[[ Records provided, beginning ]]
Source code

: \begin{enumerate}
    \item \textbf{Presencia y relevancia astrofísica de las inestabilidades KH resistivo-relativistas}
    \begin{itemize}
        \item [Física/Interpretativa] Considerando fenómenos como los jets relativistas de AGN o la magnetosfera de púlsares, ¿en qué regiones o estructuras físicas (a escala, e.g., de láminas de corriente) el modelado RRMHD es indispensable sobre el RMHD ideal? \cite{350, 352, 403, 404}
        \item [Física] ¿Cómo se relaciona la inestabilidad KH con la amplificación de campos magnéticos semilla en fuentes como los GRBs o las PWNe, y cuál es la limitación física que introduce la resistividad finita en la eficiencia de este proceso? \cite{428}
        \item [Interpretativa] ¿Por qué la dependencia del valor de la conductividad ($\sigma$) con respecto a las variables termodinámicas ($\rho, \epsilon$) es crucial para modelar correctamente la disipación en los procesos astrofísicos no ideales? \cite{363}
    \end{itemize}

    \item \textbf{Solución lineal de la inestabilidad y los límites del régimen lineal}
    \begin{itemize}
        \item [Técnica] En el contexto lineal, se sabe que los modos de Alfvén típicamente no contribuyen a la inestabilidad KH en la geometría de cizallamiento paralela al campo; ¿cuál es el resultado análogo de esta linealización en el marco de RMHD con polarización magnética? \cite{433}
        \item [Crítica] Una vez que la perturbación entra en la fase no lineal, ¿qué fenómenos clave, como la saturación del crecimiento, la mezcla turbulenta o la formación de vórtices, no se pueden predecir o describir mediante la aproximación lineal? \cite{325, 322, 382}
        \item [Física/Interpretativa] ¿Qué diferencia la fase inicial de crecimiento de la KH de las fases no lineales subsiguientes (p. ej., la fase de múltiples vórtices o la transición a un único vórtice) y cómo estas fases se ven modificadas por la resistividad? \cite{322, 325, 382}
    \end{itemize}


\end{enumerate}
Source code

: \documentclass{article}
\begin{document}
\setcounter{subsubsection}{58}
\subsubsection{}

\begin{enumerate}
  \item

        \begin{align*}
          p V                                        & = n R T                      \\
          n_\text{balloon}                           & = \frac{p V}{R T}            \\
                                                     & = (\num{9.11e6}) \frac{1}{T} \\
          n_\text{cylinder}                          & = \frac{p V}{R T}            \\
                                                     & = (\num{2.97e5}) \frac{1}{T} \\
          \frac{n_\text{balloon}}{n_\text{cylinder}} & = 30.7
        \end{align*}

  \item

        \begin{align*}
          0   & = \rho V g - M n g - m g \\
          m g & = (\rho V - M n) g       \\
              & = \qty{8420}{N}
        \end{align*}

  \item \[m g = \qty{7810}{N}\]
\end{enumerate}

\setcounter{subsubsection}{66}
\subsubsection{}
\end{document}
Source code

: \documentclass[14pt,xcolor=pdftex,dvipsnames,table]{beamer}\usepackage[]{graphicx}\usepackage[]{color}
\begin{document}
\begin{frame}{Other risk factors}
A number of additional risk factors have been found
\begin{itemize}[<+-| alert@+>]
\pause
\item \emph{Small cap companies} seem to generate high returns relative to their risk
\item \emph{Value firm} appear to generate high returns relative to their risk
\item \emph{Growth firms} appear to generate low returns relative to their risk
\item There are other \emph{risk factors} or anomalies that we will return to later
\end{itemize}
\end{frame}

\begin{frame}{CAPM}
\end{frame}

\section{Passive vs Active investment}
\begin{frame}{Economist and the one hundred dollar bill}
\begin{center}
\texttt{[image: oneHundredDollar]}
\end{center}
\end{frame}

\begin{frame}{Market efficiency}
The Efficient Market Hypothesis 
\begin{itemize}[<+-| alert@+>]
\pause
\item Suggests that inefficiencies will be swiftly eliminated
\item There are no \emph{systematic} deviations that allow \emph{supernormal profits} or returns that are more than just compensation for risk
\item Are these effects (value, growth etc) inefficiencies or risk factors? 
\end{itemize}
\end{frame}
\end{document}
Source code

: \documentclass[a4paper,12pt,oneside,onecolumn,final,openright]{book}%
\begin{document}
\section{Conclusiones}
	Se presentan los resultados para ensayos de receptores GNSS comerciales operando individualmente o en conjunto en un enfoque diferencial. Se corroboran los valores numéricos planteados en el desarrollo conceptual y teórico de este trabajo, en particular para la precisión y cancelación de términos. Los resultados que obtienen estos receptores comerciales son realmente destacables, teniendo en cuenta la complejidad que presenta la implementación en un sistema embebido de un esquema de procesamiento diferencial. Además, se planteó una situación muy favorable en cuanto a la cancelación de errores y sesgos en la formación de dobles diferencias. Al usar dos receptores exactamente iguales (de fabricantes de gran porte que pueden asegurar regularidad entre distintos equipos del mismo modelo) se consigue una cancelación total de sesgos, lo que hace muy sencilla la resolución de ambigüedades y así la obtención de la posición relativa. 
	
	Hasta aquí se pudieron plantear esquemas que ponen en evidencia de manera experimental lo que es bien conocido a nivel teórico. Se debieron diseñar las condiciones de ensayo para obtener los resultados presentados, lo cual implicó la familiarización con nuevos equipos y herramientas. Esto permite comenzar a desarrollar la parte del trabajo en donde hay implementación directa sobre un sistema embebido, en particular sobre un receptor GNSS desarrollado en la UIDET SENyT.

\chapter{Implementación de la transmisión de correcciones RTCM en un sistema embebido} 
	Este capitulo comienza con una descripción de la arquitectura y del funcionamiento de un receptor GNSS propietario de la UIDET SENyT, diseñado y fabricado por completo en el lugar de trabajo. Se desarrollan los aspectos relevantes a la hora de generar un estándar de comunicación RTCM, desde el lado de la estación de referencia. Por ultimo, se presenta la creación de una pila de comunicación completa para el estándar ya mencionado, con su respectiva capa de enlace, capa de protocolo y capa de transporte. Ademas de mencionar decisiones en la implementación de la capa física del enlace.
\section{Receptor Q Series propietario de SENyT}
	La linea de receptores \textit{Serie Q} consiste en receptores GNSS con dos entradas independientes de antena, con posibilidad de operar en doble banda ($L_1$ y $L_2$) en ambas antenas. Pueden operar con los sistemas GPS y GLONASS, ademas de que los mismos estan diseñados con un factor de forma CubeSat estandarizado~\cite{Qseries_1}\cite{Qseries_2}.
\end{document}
[[ Records provided, end ]]
▶ **What to work on**: Give back all the records above exactly as they were written.

▶ **Answer space**:
Source code

: \begin{enumerate}
    \item \textbf{Presencia y relevancia astrofísica de las inestabilidades KH resistivo-relativistas}
    \begin{itemize}
        \item [Física/Interpretativa] Considerando fenómenos como los jets relativistas de AGN o la magnetosfera de púlsares, ¿en qué regiones o estructuras físicas (a escala, e.g., de láminas de corriente) el modelado RRMHD es indispensable sobre el RMHD ideal? \cite{350, 352, 403, 404}
        \item [Física] ¿Cómo se relaciona la inestabilidad KH con la amplificación de campos magnéticos semilla en fuentes como los GRBs o las PWNe, y cuál es la limitación física que introduce la resistividad finita en la eficiencia de este proceso? \cite{428}
        \item [Interpretativa] ¿Por qué la dependencia del valor de la conductividad ($\sigma$) con respecto a las variables termodinámicas ($\rho, \epsilon$) es crucial para modelar correctamente la disipación en los procesos astrofísicos no ideales? \cite{363}
    \end{itemize}

    \item \textbf{Solución lineal de la inestabilidad y los límites del régimen lineal}
    \begin{itemize}
        \item [Técnica] En el contexto lineal, se sabe que los modos de Alfvén típicamente no contribuyen a la inestabilidad KH en la geometría de cizallamiento paralela al campo; ¿cuál es el resultado análogo de esta linealización en el marco de RMHD con polarización magnética? \cite{433}
        \item [Crítica] Una vez que la perturbación entra en la fase no lineal, ¿qué fenómenos clave, como la saturación del crecimiento, la mezcla turbulenta o la formación de vórtices, no se pueden predecir o describir mediante la aproximación lineal? \cite{325, 322, 382}
        \item [Física/Interpretativa] ¿Qué diferencia la fase inicial de crecimiento de la KH de las fases no lineales subsiguientes (p. ej., la fase de múltiples vórtices o la transición a un único vórtice) y cómo estas fases se ven modificadas por la resistividad? \cite{322, 325, 382}
    \end{itemize}


\end{enumerate}
Source code

: \documentclass{article}
\begin{document}
\setcounter{subsubsection}{58}
\subsubsection{}

\begin{enumerate}
  \item

        \begin{align*}
          p V                                        & = n R T                      \\
          n_\text{balloon}                           & = \frac{p V}{R T}            \\
                                                     & = (\num{9.11e6}) \frac{1}{T} \\
          n_\text{cylinder}                          & = \frac{p V}{R T}            \\
                                                     & = (\num{2.97e5}) \frac{1}{T} \\
          \frac{n_\text{balloon}}{n_\text{cylinder}} & = 30.7
        \end{align*}

  \item

        \begin{align*}
          0   & = \rho V g - M n g - m g \\
          m g & = (\rho V - M n) g       \\
              & = \qty{8420}{N}
        \end{align*}

  \item \[m g = \qty{7810}{N}\]
\end{enumerate}

\setcounter{subsubsection}{66}
\subsubsection{}
\end{document}
Source code

: \documentclass[14pt,xcolor=pdftex,dvipsnames,table]{beamer}\usepackage[]{graphicx}\usepackage[]{color}
\begin{document}
\begin{frame}{Other risk factors}
A number of additional risk factors have been found
\begin{itemize}[<+-| alert@+>]
\pause
\item \emph{Small cap companies} seem to generate high returns relative to their risk
\item \emph{Value firm} appear to generate high returns relative to their risk
\item \emph{Growth firms} appear to generate low returns relative to their risk
\item There are other \emph{risk factors} or anomalies that we will return to later
\end{itemize}
\end{frame}

\begin{frame}{CAPM}
\end{frame}

\section{Passive vs Active investment}
\begin{frame}{Economist and the one hundred dollar bill}
\begin{center}
\texttt{[image: oneHundredDollar]}
\end{center}
\end{frame}

\begin{frame}{Market efficiency}
The Efficient Market Hypothesis 
\begin{itemize}[<+-| alert@+>]
\pause
\item Suggests that inefficiencies will be swiftly eliminated
\item There are no \emph{systematic} deviations that allow \emph{supernormal profits} or returns that are more than just compensation for risk
\item Are these effects (value, growth etc) inefficiencies or risk factors? 
\end{itemize}
\end{frame}
\end{document}
Source code

: \documentclass[a4paper,12pt,oneside,onecolumn,final,openright]{book}%
\begin{document}
\section{Conclusiones}
	Se presentan los resultados para ensayos de receptores GNSS comerciales operando individualmente o en conjunto en un enfoque diferencial. Se corroboran los valores numéricos planteados en el desarrollo conceptual y teórico de este trabajo, en particular para la precisión y cancelación de términos. Los resultados que obtienen estos receptores comerciales son realmente destacables, teniendo en cuenta la complejidad que presenta la implementación en un sistema embebido de un esquema de procesamiento diferencial. Además, se planteó una situación muy favorable en cuanto a la cancelación de errores y sesgos en la formación de dobles diferencias. Al usar dos receptores exactamente iguales (de fabricantes de gran porte que pueden asegurar regularidad entre distintos equipos del mismo modelo) se consigue una cancelación total de sesgos, lo que hace muy sencilla la resolución de ambigüedades y así la obtención de la posición relativa. 
	
	Hasta aquí se pudieron plantear esquemas que ponen en evidencia de manera experimental lo que es bien conocido a nivel teórico. Se debieron diseñar las condiciones de ensayo para obtener los resultados presentados, lo cual implicó la familiarización con nuevos equipos y herramientas. Esto permite comenzar a desarrollar la parte del trabajo en donde hay implementación directa sobre un sistema embebido, en particular sobre un receptor GNSS desarrollado en la UIDET SENyT.

\chapter{Implementación de la transmisión de correcciones RTCM en un sistema embebido} 
	Este capitulo comienza con una descripción de la arquitectura y del funcionamiento de un receptor GNSS propietario de la UIDET SENyT, diseñado y fabricado por completo en el lugar de trabajo. Se desarrollan los aspectos relevantes a la hora de generar un estándar de comunicación RTCM, desde el lado de la estación de referencia. Por ultimo, se presenta la creación de una pila de comunicación completa para el estándar ya mencionado, con su respectiva capa de enlace, capa de protocolo y capa de transporte. Ademas de mencionar decisiones en la implementación de la capa física del enlace.
\section{Receptor Q Series propietario de SENyT}
	La linea de receptores \textit{Serie Q} consiste en receptores GNSS con dos entradas independientes de antena, con posibilidad de operar en doble banda ($L_1$ y $L_2$) en ambas antenas. Pueden operar con los sistemas GPS y GLONASS, ademas de que los mismos estan diseñados con un factor de forma CubeSat estandarizado~\cite{Qseries_1}\cite{Qseries_2}.
\end{document}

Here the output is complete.